RESPONSE TO THERAPEUTIC DILEMMA
As in the case described at the beginning of this article, a child might present having received only one dose of measles vaccine and be offered the second dose prior to turning 4 years of age. Some children will develop normal antibody titers in response to the initial dose of MMR vaccine and develop higher antibody titers after the second dose of the vaccine. Typically, these increased antibody levels do not persist.18 No medical evidence has suggested that harm would result from administration of a second dose earlier than recommended, while it may provide benefit if the child was a poor responder to the first dose. An earlier second dose may be considered if the child is indigenous to a high-risk area for developing measles or has to relocate to one (including international travel).16 During an outbreak, control activities should not be delayed by pending laboratory results. Persons who cannot readily provide proper documentation with administration dates of a 2-dose measles immunity should be vaccinated or excluded from the setting.16 In the case of a school-based or daycare-based outbreak, revaccination efforts should involve all students, their siblings, and all school personnel born in or after 1957 who cannot document immunity as indicated earlier.16 Current ACIP recommendations state that no additional dose is required if a child has received 2 doses of MMR vaccine at least 1 month apart and if the first dose was administered after the child's first birthday.

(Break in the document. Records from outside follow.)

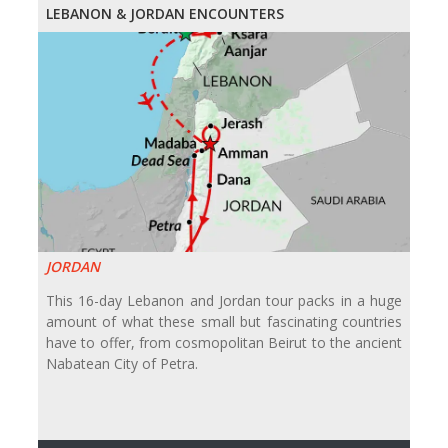
LEBANON & JORDAN ENCOUNTERS
JORDAN
This 16-day Lebanon and Jordan tour packs in a huge
amount of what these small but fascinating countries
have to offer, from cosmopolitan Beirut to the ancient
Nabatean City of Petra.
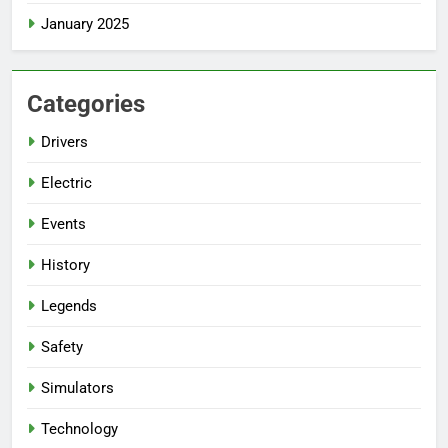
January 2025
Categories
Drivers
Electric
Events
History
Legends
Safety
Simulators
Technology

Current practice calls for the administration of 2 doses of MMR, the first after the first birthday (12 to 15 months) and the second at school entry (4 to 6 years). The recommendation for the second dose at this age range is based on administrative considerations. MMR can be administered at an earlier age as long as the interval between the doses is 28 days or longer. Caregivers are advised that early administration of the second dose is not common and may not be recognized by providers or school officials, who may not be familiar with this approach. These children may require an additional dose at school entry. As long as documentation of a second dose of measles vaccination is provided, compliance with current immunization policies will be achieved.
Disclosure Dr Herrera, Dr Thornton, and Dr Helms declare no conflicts or financial interest in any product or service mentioned in the manuscript, including grants, equipment, medications, employment, gifts, and honoraria. Dr Foster is on an advisory board for Pfizer and the speakers' bureau for Merck, MedImmune, and Sanofi-Pasteur, for which he receives honoraria.